■ **Selected extract**
++++++++++++++++++++
Black holes think they can act however they want just because they’re massive voids. Sadly, a couple of unruly ones decided to photobomb our closest galaxy in a new image composed from X-ray data from NASA’s Chandra X-ray Observatory and optical data from ground-based telescopes.
Scientists have long thought that a source called LGGS J004527.30+413254.3 (AKA J0045+41) was located in the Andromeda Galaxy (AKA M31), was located just 2.5 million light-years away. Not only did astronomers find that J0045+41 was much farther away than they thought — about 2.6 billion light-years from Earth, to be exact — using NASA’s Chandra X-ray Observatory, the Gemini-North telescope in Hawaii and the Caltech’s Palomar Transient Factory in California, they discovered a tightly coupled pair of supermassive black holes within it. The team’s findings have been published in The Astrophysical Journal.
“We were looking for a special type of star in M31 and thought we had found one,” the paper’s lead author Trevor Dorn-Wallenstein of the University of Washington said in a statement. “We were surprised and excited to find something far stranger!”
++++++++++++++++++++
[Data extracted from a collection]
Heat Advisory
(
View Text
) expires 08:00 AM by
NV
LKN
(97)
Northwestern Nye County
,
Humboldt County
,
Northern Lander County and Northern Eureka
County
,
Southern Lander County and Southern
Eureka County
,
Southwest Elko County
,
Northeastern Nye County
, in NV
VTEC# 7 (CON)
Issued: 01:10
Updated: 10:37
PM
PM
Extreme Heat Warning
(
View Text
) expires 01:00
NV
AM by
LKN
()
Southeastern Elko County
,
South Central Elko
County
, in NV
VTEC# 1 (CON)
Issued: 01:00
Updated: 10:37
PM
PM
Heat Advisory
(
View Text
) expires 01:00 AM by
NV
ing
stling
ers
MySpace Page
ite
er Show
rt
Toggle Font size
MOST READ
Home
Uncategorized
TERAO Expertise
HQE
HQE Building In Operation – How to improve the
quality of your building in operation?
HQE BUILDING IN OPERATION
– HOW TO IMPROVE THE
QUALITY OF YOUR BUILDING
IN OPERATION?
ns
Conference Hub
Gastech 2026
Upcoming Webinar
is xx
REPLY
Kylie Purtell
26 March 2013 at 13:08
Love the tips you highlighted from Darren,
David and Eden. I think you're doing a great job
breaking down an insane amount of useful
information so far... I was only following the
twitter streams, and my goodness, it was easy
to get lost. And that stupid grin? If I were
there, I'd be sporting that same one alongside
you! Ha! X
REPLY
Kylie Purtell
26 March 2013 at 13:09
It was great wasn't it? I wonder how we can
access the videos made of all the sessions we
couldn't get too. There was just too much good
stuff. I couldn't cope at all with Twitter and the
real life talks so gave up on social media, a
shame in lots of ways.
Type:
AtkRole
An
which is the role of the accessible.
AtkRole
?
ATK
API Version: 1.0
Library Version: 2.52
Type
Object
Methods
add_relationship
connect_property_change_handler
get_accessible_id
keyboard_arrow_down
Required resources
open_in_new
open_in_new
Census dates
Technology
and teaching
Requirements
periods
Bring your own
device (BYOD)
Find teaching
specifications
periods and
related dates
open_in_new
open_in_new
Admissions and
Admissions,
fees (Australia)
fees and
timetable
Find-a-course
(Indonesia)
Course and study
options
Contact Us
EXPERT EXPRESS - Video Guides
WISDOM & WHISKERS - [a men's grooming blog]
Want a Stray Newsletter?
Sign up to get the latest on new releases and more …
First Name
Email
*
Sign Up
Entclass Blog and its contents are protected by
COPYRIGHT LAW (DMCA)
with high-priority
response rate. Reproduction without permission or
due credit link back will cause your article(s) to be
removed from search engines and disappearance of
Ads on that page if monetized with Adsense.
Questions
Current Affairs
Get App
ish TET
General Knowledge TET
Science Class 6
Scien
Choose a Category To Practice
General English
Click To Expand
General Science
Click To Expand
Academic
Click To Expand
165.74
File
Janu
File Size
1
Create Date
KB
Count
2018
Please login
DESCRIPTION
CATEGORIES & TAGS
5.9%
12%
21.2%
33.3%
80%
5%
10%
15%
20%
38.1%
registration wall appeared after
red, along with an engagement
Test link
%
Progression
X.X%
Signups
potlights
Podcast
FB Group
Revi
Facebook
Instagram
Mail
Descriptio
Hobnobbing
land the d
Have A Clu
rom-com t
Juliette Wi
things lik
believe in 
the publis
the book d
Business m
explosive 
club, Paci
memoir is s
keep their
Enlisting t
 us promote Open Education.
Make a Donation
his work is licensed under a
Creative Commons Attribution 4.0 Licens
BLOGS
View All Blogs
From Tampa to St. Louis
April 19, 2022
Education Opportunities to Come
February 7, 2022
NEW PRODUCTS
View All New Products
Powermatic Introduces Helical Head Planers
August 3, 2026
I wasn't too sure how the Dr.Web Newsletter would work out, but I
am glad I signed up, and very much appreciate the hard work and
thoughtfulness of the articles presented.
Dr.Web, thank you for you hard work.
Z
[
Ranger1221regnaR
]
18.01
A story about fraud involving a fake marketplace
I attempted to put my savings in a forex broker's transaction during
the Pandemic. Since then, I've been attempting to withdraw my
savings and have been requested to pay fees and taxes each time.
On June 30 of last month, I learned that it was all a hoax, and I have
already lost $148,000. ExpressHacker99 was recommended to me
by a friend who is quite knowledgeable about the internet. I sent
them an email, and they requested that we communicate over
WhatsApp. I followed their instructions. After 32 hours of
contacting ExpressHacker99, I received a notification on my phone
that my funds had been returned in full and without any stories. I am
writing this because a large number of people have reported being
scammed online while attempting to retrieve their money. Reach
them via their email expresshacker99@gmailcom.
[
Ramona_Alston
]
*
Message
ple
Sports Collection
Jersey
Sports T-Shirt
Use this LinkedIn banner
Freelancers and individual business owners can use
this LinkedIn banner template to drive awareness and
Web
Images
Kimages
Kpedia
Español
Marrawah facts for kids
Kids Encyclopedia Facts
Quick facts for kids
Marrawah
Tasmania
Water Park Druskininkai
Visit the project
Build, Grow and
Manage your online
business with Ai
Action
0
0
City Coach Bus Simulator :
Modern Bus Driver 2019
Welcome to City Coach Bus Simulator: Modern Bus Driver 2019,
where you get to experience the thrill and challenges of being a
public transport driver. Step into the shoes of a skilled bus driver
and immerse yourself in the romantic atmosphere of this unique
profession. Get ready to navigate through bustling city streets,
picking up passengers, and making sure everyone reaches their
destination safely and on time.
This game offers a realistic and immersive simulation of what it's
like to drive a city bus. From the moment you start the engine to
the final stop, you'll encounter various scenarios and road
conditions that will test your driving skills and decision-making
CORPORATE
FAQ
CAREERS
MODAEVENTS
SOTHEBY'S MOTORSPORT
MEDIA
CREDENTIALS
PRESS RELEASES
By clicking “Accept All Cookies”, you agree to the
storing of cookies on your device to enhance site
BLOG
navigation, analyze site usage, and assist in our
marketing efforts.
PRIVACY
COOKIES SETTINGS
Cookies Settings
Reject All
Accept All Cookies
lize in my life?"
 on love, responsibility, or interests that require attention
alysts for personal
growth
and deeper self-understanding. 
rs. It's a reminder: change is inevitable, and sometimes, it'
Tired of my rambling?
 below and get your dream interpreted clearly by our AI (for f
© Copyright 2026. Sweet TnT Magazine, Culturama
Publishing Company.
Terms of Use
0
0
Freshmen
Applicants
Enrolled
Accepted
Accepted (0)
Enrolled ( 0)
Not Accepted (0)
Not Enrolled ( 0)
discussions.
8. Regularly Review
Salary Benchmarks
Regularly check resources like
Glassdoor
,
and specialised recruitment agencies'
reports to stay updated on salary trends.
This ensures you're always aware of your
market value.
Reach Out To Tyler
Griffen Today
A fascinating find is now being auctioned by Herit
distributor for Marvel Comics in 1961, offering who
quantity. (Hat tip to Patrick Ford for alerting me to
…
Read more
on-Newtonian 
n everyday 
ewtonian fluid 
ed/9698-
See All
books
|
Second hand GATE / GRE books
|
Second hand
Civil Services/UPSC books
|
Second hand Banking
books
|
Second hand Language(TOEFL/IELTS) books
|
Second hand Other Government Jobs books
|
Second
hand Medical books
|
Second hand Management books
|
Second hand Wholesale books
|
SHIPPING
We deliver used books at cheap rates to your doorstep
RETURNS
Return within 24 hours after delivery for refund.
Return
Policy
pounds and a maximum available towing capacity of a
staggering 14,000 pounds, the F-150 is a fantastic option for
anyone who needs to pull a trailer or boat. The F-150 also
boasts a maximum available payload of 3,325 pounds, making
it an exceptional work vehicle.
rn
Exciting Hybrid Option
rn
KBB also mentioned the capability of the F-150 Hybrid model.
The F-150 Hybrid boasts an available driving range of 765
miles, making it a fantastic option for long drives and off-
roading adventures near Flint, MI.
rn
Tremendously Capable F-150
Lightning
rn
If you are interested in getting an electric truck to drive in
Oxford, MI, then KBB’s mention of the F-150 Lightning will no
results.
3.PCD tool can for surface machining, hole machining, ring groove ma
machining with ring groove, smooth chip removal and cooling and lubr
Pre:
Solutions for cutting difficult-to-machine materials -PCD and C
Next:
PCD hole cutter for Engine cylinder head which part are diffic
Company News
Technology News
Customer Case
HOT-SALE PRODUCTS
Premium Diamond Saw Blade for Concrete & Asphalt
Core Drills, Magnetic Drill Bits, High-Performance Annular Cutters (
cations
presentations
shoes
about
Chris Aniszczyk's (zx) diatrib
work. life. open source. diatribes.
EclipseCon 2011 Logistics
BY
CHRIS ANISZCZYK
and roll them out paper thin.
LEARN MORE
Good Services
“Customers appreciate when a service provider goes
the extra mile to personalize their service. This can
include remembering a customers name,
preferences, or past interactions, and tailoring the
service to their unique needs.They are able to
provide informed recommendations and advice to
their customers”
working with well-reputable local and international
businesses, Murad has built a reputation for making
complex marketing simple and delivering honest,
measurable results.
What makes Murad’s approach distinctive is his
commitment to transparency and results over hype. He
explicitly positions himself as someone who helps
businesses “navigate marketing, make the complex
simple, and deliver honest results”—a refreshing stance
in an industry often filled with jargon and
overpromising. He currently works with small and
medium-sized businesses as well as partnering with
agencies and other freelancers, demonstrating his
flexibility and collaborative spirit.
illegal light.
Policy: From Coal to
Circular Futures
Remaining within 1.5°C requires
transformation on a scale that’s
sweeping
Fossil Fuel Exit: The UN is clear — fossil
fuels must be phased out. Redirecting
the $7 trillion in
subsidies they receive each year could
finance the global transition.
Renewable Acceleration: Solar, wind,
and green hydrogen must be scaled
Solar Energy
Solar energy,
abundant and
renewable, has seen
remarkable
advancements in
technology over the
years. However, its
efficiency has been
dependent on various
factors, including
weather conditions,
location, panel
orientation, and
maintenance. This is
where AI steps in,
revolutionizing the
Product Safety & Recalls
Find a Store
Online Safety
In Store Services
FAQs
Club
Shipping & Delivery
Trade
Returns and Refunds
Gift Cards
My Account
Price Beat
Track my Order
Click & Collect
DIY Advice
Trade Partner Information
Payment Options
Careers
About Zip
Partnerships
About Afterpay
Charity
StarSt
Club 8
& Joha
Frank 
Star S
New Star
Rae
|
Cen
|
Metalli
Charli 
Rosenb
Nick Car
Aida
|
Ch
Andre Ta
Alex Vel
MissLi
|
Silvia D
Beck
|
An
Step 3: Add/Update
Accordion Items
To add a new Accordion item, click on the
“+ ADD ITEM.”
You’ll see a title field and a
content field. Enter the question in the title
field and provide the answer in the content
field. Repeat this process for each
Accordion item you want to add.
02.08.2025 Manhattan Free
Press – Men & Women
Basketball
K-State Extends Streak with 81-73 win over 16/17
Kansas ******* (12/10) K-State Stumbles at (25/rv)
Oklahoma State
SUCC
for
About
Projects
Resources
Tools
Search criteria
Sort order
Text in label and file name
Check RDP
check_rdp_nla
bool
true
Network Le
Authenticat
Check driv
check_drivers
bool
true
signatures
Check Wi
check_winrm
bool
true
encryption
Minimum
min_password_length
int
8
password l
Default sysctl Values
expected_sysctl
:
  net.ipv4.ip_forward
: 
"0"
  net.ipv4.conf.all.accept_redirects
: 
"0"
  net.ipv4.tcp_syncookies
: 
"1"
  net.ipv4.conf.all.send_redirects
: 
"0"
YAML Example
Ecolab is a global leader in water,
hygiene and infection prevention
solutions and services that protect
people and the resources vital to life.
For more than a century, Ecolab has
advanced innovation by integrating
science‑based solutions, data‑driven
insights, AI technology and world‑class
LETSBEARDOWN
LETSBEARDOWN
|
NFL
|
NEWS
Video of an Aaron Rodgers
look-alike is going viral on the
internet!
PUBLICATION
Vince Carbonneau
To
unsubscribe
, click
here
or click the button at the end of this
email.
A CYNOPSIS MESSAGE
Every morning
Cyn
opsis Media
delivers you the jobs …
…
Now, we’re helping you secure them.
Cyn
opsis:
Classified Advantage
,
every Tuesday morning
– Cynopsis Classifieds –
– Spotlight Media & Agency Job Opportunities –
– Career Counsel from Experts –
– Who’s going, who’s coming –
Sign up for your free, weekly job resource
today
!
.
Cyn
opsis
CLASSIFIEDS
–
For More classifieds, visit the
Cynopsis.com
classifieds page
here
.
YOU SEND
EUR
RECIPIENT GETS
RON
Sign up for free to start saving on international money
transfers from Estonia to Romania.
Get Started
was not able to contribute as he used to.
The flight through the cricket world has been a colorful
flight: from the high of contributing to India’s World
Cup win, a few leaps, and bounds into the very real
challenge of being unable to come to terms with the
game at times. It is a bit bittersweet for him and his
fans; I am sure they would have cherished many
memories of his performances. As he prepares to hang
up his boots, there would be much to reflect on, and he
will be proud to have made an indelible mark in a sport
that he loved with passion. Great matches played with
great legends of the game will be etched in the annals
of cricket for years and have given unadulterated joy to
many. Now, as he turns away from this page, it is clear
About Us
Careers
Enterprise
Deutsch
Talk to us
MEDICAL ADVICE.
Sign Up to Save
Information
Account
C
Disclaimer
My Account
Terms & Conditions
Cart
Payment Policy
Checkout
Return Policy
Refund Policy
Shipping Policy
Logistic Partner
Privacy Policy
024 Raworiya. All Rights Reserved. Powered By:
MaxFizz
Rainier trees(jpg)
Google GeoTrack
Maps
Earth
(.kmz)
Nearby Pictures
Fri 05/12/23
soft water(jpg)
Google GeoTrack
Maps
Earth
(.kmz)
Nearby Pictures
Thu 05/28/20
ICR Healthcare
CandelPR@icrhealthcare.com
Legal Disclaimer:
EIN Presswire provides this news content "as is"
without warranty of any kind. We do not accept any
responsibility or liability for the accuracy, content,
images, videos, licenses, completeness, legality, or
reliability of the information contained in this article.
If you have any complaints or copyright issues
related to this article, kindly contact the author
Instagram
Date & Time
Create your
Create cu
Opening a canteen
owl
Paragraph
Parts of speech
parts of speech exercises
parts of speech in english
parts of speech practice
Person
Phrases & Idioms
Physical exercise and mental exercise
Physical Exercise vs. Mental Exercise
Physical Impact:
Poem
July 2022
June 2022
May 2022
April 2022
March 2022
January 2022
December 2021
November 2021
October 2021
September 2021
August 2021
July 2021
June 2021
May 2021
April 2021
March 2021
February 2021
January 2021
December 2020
++++++++++++++++++++
Name each telescope or observatory that the article on the black hole pair says astronomers used to learn about J0045+41.

- NASA's Chandra X-ray Observatory
- The Gemini-North telescope in Hawaii
- Caltech's Palomar Transient Factory in California